The film is very long and it has no pace, but it's extremely fun and more intelligent than some people would have you believe. Quentin Tarantino's best film since Jackie Brown.     

Sunday, 23 September 2012

True Romance

True Romance


Director: Tony Scott
Written by: Quentin Tarantino 
Photography: Jeffrey L. Kimball 
Starring: Christian Slater, Patricia Arquette, Dennis Hopper. 
Year: 1993
Country: USA, France.   


 We all know by now, I'm sure, that last month director Tony Scott died tragically.  It dawned me as the initial shock and sadness faded that I hadn't seen one of the late Mr. Scott's most critically acclaimed films, True Romance. Browsing in a cheap second-hand DVD and Games store, I saw a copy of True Romance and decided to pick it up. 

  For clearance, this is the original cut of the film, not the  later Tarantino Cut (Sometimes known as the Director's Cut) which I understand has a darker ending and has a non-liner narrative. 


 Tarantino gets the right to get his own cut because he wrote the screenplay (long before he made Reservoir Dogs,  and it's apparent from scene one that it's a QT screenplay. True Romance is much more a Quentin Tarantino film than it is a Tony Scott film, sorry auteur theory. Any time the male lead, Clarence, is talking about cinema or music, it's just Quentin talking vicariously through Christian Slater. 


 Clarence Worley is a Elvis Presley and Sonny Chiba obsessed, law-abiding, 20-something guy who works in comic-book store and seems to repel members of the opposite sex, until he meets Alabama (Patricia Arquette), a sweet talking call-girl who shares many of his interests. While freshening up in the bathroom, he's visited my his mentor (who only Clarence can see) played by Val Kilmer. He's never referred to by name and is credited only as Mentor, but he is clearly meant to be Elvis. He couldn't be credited as such because of legal reasons. Elvi-The Mentor persuades Clarence to kill Alabama's pimp, Drexl. After he kills him, Clarence finds a suitcase full of cocaine. Clarence and Alabama drive down to L.A to try and sell on the cocaine to a movie producer and use to money to start a new life together. 

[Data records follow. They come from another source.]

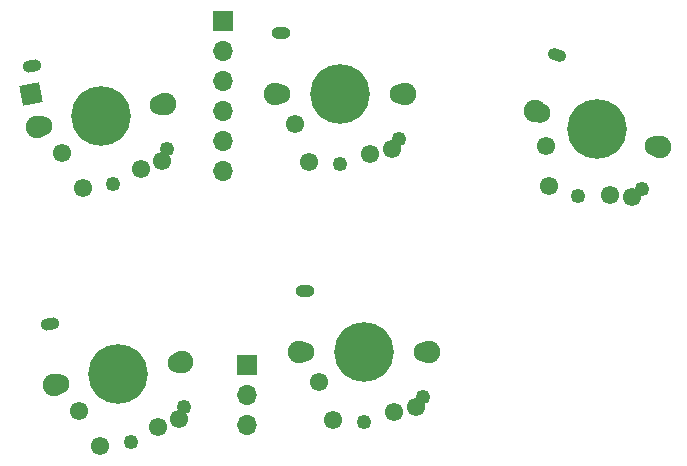
<source format=gbr>
%TF.GenerationSoftware,KiCad,Pcbnew,(6.99.0-4085-g6c752680d7)*%
%TF.CreationDate,2022-11-14T17:07:19+08:00*%
%TF.ProjectId,flex,666c6578-2e6b-4696-9361-645f70636258,rev?*%
%TF.SameCoordinates,Original*%
%TF.FileFunction,Soldermask,Bot*%
%TF.FilePolarity,Negative*%
%FSLAX46Y46*%
G04 Gerber Fmt 4.6, Leading zero omitted, Abs format (unit mm)*
G04 Created by KiCad (PCBNEW (6.99.0-4085-g6c752680d7)) date 2022-11-14 17:07:19*
%MOMM*%
%LPD*%
G01*
G04 APERTURE LIST*
G04 Aperture macros list*
%AMHorizOval*
0 Thick line with rounded ends*
0 $1 width*
0 $2 $3 position (X,Y) of the first rounded end (center of the circle)*
0 $4 $5 position (X,Y) of the second rounded end (center of the circle)*
0 Add line between two ends*
20,1,$1,$2,$3,$4,$5,0*
0 Add two circle primitives to create the rounded ends*
1,1,$1,$2,$3*
1,1,$1,$4,$5*%
%AMRotRect*
0 Rectangle, with rotation*
0 The origin of the aperture is its center*
0 $1 length*
0 $2 width*
0 $3 Rotation angle, in degrees counterclockwise*
0 Add horizontal line*
21,1,$1,$2,0,0,$3*%
G04 Aperture macros list end*
%ADD10R,1.700000X1.700000*%
%ADD11O,1.700000X1.700000*%
%ADD12C,1.900000*%
%ADD13C,1.750000*%
%ADD14HorizOval,1.000000X0.295442X0.052094X-0.295442X-0.052094X0*%
%ADD15C,1.550000*%
%ADD16C,5.050000*%
%ADD17C,1.250000*%
%ADD18O,1.600000X1.000000*%
%ADD19HorizOval,1.000000X0.288379X-0.082691X-0.288379X0.082691X0*%
%ADD20RotRect,1.700000X1.700000X11.000000*%
G04 APERTURE END LIST*
D10*
%TO.C,J2*%
X84959213Y-98494082D03*
D11*
X84959213Y-101034082D03*
X84959213Y-103574082D03*
%TD*%
D12*
%TO.C,SW9*%
X68672382Y-100136342D03*
D13*
X69086002Y-100063410D03*
D14*
X68270497Y-94977757D03*
D15*
X70777774Y-102344288D03*
X72526802Y-105295407D03*
D16*
X74088825Y-99181277D03*
D17*
X75113349Y-104991643D03*
D15*
X77472369Y-103743034D03*
X79238126Y-103045821D03*
D17*
X79672727Y-102055306D03*
D13*
X79091648Y-98299144D03*
D12*
X79505268Y-98226212D03*
%TD*%
%TO.C,SW19*%
X87334019Y-75508476D03*
D13*
X87754019Y-75508476D03*
D18*
X87834018Y-70358475D03*
D15*
X89024019Y-78048476D03*
X90234019Y-81258476D03*
D16*
X92834019Y-75508476D03*
D17*
X92834019Y-81408476D03*
D15*
X95374019Y-80588476D03*
X97234019Y-80208476D03*
D17*
X97834019Y-79308476D03*
D13*
X97914019Y-75508476D03*
D12*
X98334019Y-75508476D03*
%TD*%
%TO.C,SW14*%
X109340287Y-76989670D03*
D13*
X109744017Y-77105437D03*
D19*
X111240449Y-72176989D03*
D15*
X110264700Y-79897101D03*
X110543031Y-83316273D03*
D16*
X114627226Y-78505675D03*
D17*
X113000966Y-84177119D03*
D15*
X115668593Y-84089003D03*
X117561282Y-84236409D03*
D17*
X118386113Y-83536656D03*
D13*
X119510435Y-79905913D03*
D12*
X119914165Y-80021680D03*
%TD*%
D10*
%TO.C,J1*%
X82978828Y-69310873D03*
D11*
X82978828Y-71850873D03*
X82978828Y-74390873D03*
X82978828Y-76930873D03*
X82978828Y-79470873D03*
X82978828Y-82010873D03*
%TD*%
D12*
%TO.C,SW1*%
X89366022Y-97352476D03*
D13*
X89786022Y-97352476D03*
D18*
X89866021Y-92202475D03*
D15*
X91056022Y-99892476D03*
X92266022Y-103102476D03*
D16*
X94866022Y-97352476D03*
D17*
X94866022Y-103252476D03*
D15*
X97406022Y-102432476D03*
X99266022Y-102052476D03*
D17*
X99866022Y-101152476D03*
D13*
X99946022Y-97352476D03*
D12*
X100366022Y-97352476D03*
%TD*%
%TO.C,SW5*%
X67199186Y-78292338D03*
D13*
X67612806Y-78219406D03*
D14*
X66797301Y-73133753D03*
D15*
X69304578Y-80500284D03*
X71053606Y-83451403D03*
D16*
X72615629Y-77337273D03*
D17*
X73640153Y-83147639D03*
D15*
X75999173Y-81899030D03*
X77764930Y-81201817D03*
D17*
X78199531Y-80211302D03*
D13*
X77618452Y-76455140D03*
D12*
X78032072Y-76382208D03*
%TD*%
D20*
%TO.C,J3*%
X66648412Y-75536199D03*
%TD*%
M02*

</source>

 True Romance has a fantastic supporting cast; Dennis Hooper play's Clarence's Dad, Gary Oldman is like he often is, unrecognisable, as Drexl the pimp, Brad Pitt in an early role for him playing a stoner, Saul Rubinek playing a movie producer supposedly based on both Joel Silver and Oliver Stone. And Christopher Walken who, like in Pulp Fiction, is only in one scene but it's the most memorable scene in the film.      

 The film, being from '93, is in Scott's original recognizable style (long lenses and smoke diffusion), before he radically changed it, for the worse in my opinion, in the last decade with Man on Fire and Domino, where he drained a lot of the colour and overused used fast zooms in and out and other camera techniques.   

 Who'd have thought that one of the best romance movies ever made would be full of drugs, violence and black comedy? Ok, so maybe True Romance isn't one of the best romance films ever made, it certainly doesn't stand with movies like Casablanca, Brief Encounter or Before Sunrise, but it certainly a lot fun and packs a pretty big punch. Thank you Tony, you will be missed.